What you will do: Could the lines from the start of the data through the line with "Figure 2. Components" be set down exactly, with no pictures among them?

Stored data entries
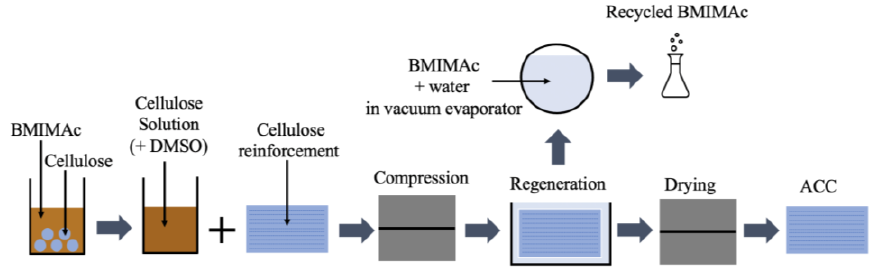
Figure 4. Illustration of the two-step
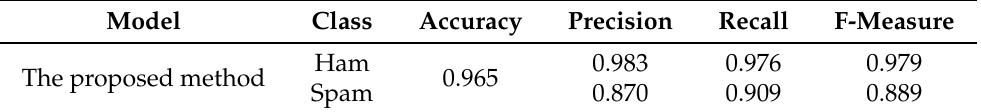
Table 5. Evaluation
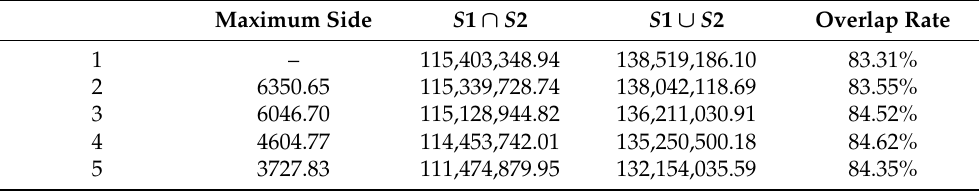
Table 4. Eliminate the largest edge of the outer contour of the triangle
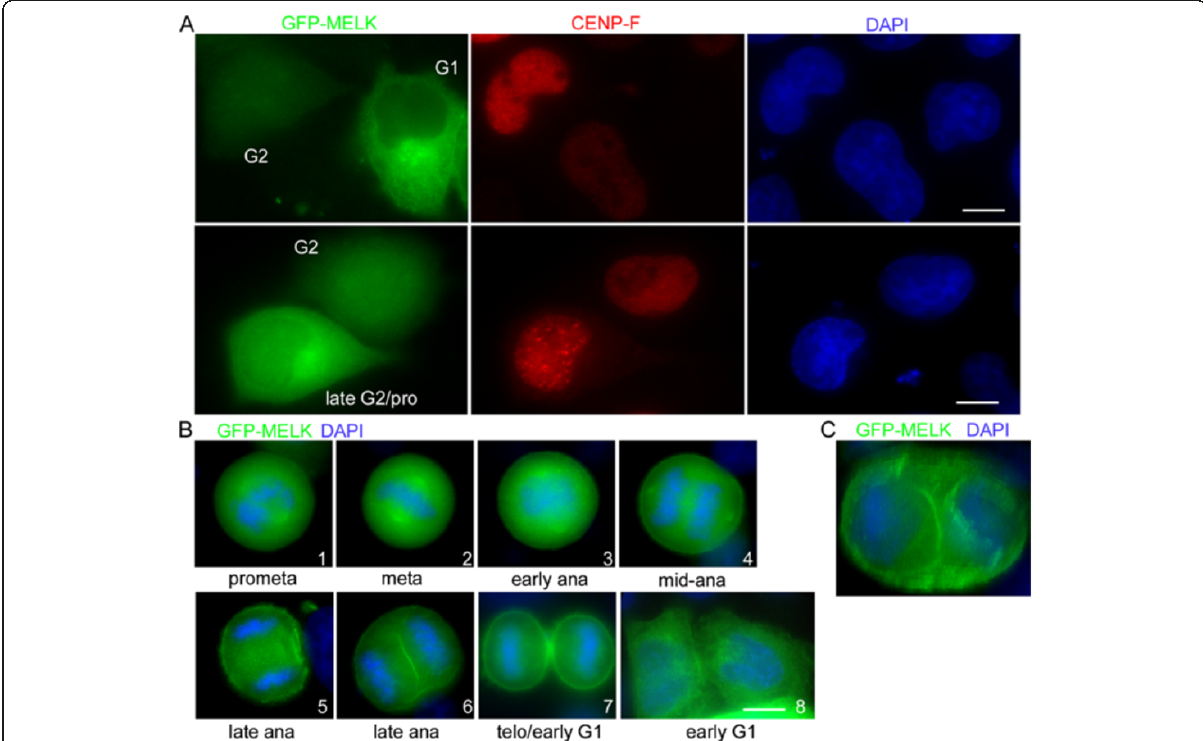
Figure 5 Dynamic subcellular localization of GFP-MELK. ( A ). Distribution of GFP-MELK signals in the cytoplasm and nuclei in G1 and G2 cells. G1 and G2 cells are differentiated based on characteristic staining patterns of CENP-F (red) [82]. Note nuclear signals of GFP-MELK in G2 cells are neither due to overexpression of GFP fusions (compare the G1 and G2 cells in the top row), nor affected by strong CENP-F staining in the Alexa Fluor 555 channel (compare nuclear GFP signals in G2 and late G2 cells in the bottom row). DNA was counterstained with DAPI. Bar=10 μ m. ( B ) Dynamic cortical localization of GFP-MELK throughout mitosis. Note the GFP signals at the midzone of a late anaphase cell (6). Bar=10 μ m. ( C ) A 3-D presentation of two GFP-MELK bands at the presumptive cleavage furrow surrounding two groups of separated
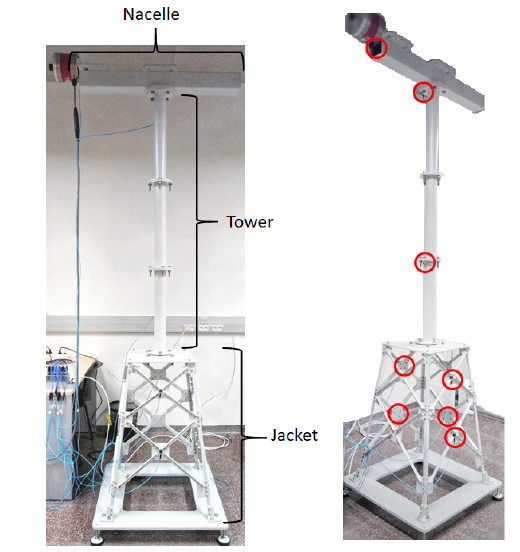
Figure 2. Components of the scale offshore jacket-type support laboratory model ( left ); sensor location on the wind turbine down-scaled model ( right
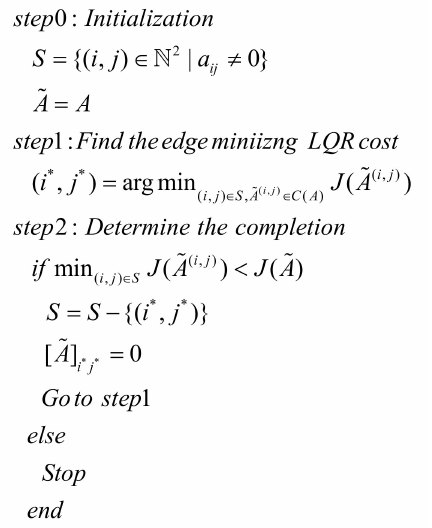
Figure 3. Sequential edge removal algorithm.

Written answer:
Figure 4. Illustration of the two-step
Table 5. Evaluation
Table 4. Eliminate the largest edge of the outer contour of the triangle
Figure 5 Dynamic subcellular localization of GFP-MELK. ( A ). Distribution of GFP-MELK signals in the cytoplasm and nuclei in G1 and G2 cells. G1 and G2 cells are differentiated based on characteristic staining patterns of CENP-F (red) [82]. Note nuclear signals of GFP-MELK in G2 cells are neither due to overexpression of GFP fusions (compare the G1 and G2 cells in the top row), nor affected by strong CENP-F staining in the Alexa Fluor 555 channel (compare nuclear GFP signals in G2 and late G2 cells in the bottom row). DNA was counterstained with DAPI. Bar=10 μ m. ( B ) Dynamic cortical localization of GFP-MELK throughout mitosis. Note the GFP signals at the midzone of a late anaphase cell (6). Bar=10 μ m. ( C ) A 3-D presentation of two GFP-MELK bands at the presumptive cleavage furrow surrounding two groups of separated
Figure 2. Components of the scale offshore jacket-type support laboratory model ( left ); sensor location on the wind turbine down-scaled model ( right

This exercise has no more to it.